Coming out of Beaverton High School, what kind of career did you envision? Who did you read for fun in high school and college? I was probably more interested in football than in any future career goals, but I definitely remember my parents talking about how it can be more rewarding to do something that makes the world better rather than just something that pays a lot of money. My favorite Oregon author is probably Ken Kesey.

Sometimes a Great Notion, or Cuckoo’s NestCuckoo’s Nest, definitely. I love the way the story is told from the Chief’s point of view. The more obvious approach would have been to tell it from McMurphy’s point of view. 

NOTE: One Flew Over the Cuckoo’s Nest is the story of a man witnessing abuses inside an insane asylum, and his inability to stop them. 

Do you and the senator feel active push-back from the intelligence community?
I won’t speak for anyone besides myself, but the people I know at different intelligence agencies are an incredibly dedicated and hard-working bunch.
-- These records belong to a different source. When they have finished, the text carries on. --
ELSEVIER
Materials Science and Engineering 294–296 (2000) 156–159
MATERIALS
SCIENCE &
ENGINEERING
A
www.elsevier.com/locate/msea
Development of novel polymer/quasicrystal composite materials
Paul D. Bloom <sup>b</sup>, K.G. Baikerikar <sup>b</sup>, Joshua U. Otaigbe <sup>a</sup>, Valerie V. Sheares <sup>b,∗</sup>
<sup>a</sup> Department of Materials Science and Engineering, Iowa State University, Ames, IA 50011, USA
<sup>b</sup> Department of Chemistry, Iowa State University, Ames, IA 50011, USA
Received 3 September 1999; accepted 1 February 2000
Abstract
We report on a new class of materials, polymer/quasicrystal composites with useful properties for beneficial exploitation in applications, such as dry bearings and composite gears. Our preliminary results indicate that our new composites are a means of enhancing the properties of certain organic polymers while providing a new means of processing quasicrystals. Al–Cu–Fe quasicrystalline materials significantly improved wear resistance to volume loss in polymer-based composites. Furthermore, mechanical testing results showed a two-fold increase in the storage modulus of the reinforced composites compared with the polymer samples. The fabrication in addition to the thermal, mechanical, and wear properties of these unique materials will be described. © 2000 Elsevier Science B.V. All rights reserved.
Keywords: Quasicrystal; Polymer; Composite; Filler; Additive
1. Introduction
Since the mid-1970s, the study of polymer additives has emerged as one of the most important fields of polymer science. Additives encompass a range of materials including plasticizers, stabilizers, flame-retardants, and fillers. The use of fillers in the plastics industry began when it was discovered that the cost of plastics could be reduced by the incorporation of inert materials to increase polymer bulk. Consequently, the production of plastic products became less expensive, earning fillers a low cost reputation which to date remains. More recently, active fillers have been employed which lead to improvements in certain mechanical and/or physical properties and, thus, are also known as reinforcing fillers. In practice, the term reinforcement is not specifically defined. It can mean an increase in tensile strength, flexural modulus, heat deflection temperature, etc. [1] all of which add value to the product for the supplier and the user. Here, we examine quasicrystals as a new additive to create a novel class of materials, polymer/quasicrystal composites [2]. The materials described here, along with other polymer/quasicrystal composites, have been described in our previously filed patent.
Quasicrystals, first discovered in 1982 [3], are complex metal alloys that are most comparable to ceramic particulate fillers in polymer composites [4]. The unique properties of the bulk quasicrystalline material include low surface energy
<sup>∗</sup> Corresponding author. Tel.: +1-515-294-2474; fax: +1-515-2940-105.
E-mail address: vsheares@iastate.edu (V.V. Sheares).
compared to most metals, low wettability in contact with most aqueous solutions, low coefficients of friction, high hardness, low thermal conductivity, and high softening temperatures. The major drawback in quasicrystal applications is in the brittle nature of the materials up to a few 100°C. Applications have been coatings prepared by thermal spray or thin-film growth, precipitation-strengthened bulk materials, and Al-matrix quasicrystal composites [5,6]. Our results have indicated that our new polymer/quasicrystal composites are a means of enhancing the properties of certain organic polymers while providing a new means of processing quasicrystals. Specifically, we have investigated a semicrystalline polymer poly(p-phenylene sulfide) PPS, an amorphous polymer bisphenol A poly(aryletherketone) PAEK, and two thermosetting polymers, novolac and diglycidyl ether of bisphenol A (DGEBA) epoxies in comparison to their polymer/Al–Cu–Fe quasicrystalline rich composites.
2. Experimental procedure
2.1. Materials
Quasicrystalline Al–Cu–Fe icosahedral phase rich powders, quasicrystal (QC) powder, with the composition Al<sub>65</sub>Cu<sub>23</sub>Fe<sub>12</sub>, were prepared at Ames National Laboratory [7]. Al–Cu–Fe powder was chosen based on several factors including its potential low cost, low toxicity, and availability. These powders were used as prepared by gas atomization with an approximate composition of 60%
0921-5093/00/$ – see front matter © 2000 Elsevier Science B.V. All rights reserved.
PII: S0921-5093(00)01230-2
It’s important to listen to them and get an understanding of how different policy decisions would impact their agencies, but I don’t think it’s fair to ask them to make the overarching policy decisions themselves. Deciding things like what the rules for protecting Americans’ privacy should be, or how to balance the benefits of secrecy with the public’s right to know, is a job for elected policy makers.

NOTE:  Last year, it was revealed that the CIA hacked computers used by Senate staffers working on the select committee’s report on the agency’s interrogation practices. Before those incidents became public, Wyden used a public hearing to ask CIA Director John Brennan if federal anti-hacking laws applied to his agency. (Brennan demurred, first in person, then in a somewhat equivocal written response.) Wyden has also repeatedly cited the episode in his public criticism of what he has called the CIA’s “culture of misinformation.” Wyden often pushed for more civil liberties protections during debates over the Patriot Act and government surveillance. For example, Wyden called the collection of bulk phone records “intrusive” in 2013.
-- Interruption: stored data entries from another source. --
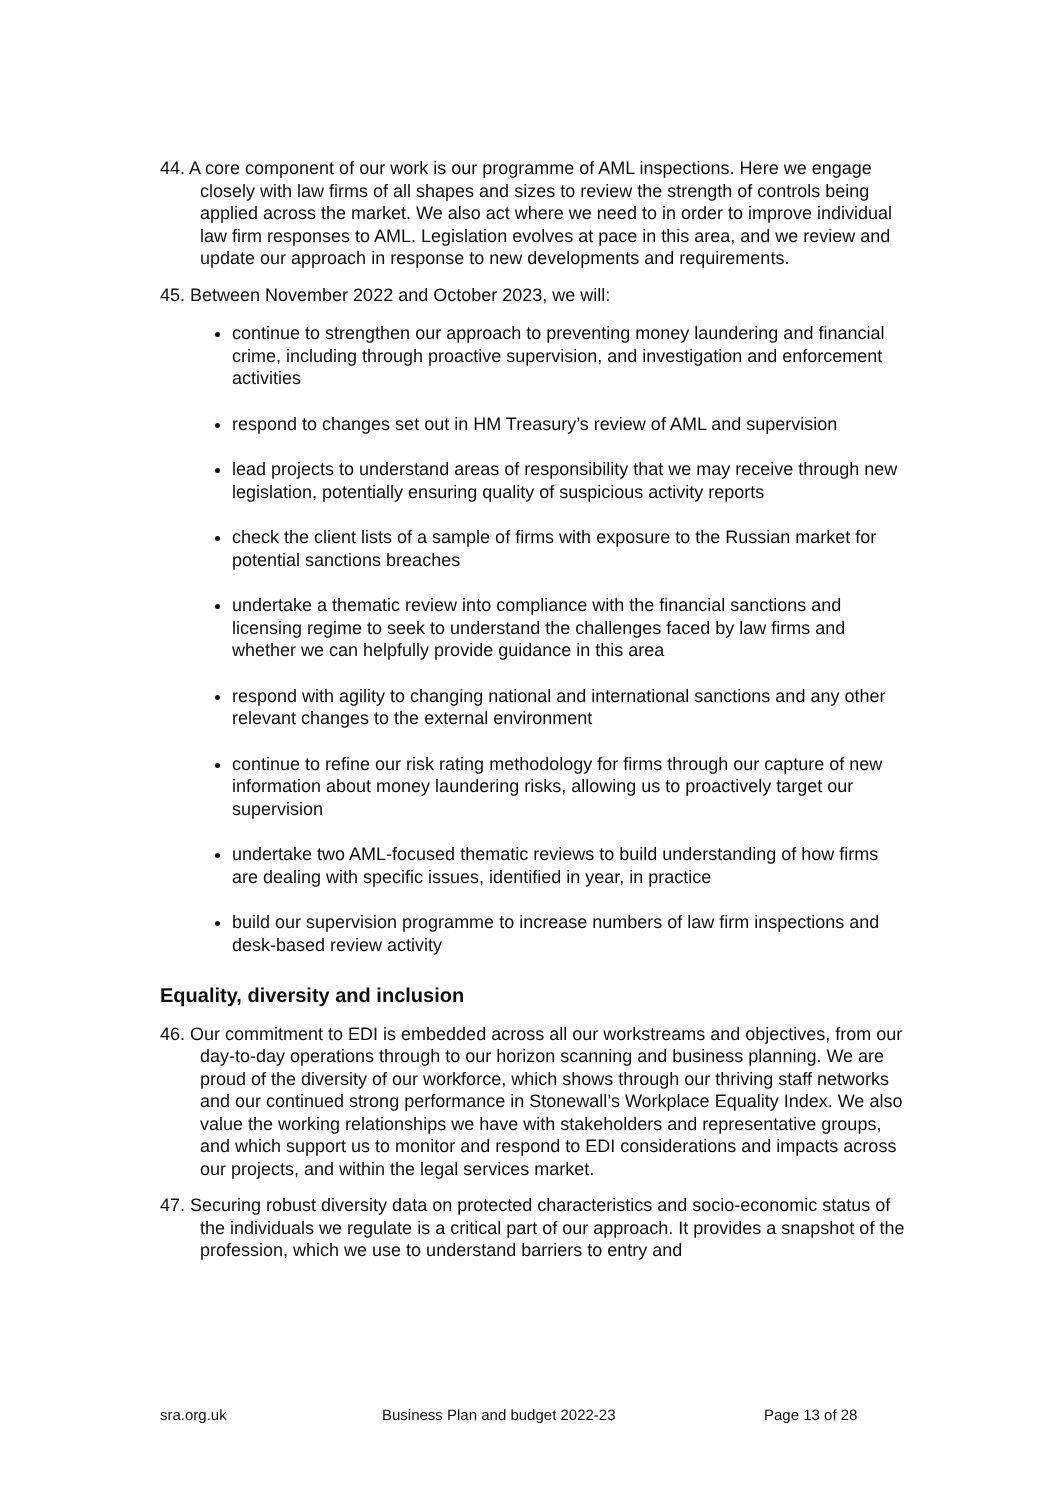44. A core component of our work is our programme of AML inspections. Here we engage closely with law firms of all shapes and sizes to review the strength of controls being applied across the market. We also act where we need to in order to improve individual law firm responses to AML. Legislation evolves at pace in this area, and we review and update our approach in response to new developments and requirements.
45. Between November 2022 and October 2023, we will:
continue to strengthen our approach to preventing money laundering and financial crime, including through proactive supervision, and investigation and enforcement activities
respond to changes set out in HM Treasury’s review of AML and supervision
lead projects to understand areas of responsibility that we may receive through new legislation, potentially ensuring quality of suspicious activity reports
check the client lists of a sample of firms with exposure to the Russian market for potential sanctions breaches
undertake a thematic review into compliance with the financial sanctions and licensing regime to seek to understand the challenges faced by law firms and whether we can helpfully provide guidance in this area
respond with agility to changing national and international sanctions and any other relevant changes to the external environment
continue to refine our risk rating methodology for firms through our capture of new information about money laundering risks, allowing us to proactively target our supervision
undertake two AML-focused thematic reviews to build understanding of how firms are dealing with specific issues, identified in year, in practice
build our supervision programme to increase numbers of law firm inspections and desk-based review activity
Equality, diversity and inclusion
46. Our commitment to EDI is embedded across all our workstreams and objectives, from our day-to-day operations through to our horizon scanning and business planning. We are proud of the diversity of our workforce, which shows through our thriving staff networks and our continued strong performance in Stonewall’s Workplace Equality Index. We also value the working relationships we have with stakeholders and representative groups, and which support us to monitor and respond to EDI considerations and impacts across our projects, and within the legal services market.
47. Securing robust diversity data on protected characteristics and socio-economic status of the individuals we regulate is a critical part of our approach. It provides a snapshot of the profession, which we use to understand barriers to entry and
sra.org.uk Business Plan and budget 2022-23 Page 13 of 28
Is Congress doing its job on this front? Public discussions about surveillance policy are a healthy thing for our country. When I talk to friends and family in Oregon, they don’t expect to know every detail about how the intelligence agencies operate, but they do expect those agencies to follow rules that the public can understand. And debates in Congress can do a lot to ensure that our government gets those rules right. 

NOTE: The Snowden revelations seem to have significantly altered the “debates in Congress” to which Dickas refers. Those fighting for more government transparency, like Wyden, had to wait nearly a decade for their views to attract significant support. In the debate this spring over the Patriot Act’s reauthorization, both Democrats and Republicans united around revisions to curtail the surveillance and data collection tactics Wyden has criticized. Wyden called the resulting USA Freedom Act “the most significant victory for Americans’ privacy rights in more than a decade.”

Will your work change with the Democrats in the minority? Senate rules usually require a pretty broad consensus to get anything significant done, so the minority still matters a lot. I expect that most of the big debates that were going on in 2014 are going to continue into 2015. Ron’s definitely a senator who stands on his principles regardless of the issue. Working on intelligence policy for him means you’re often in the minority in one way or another.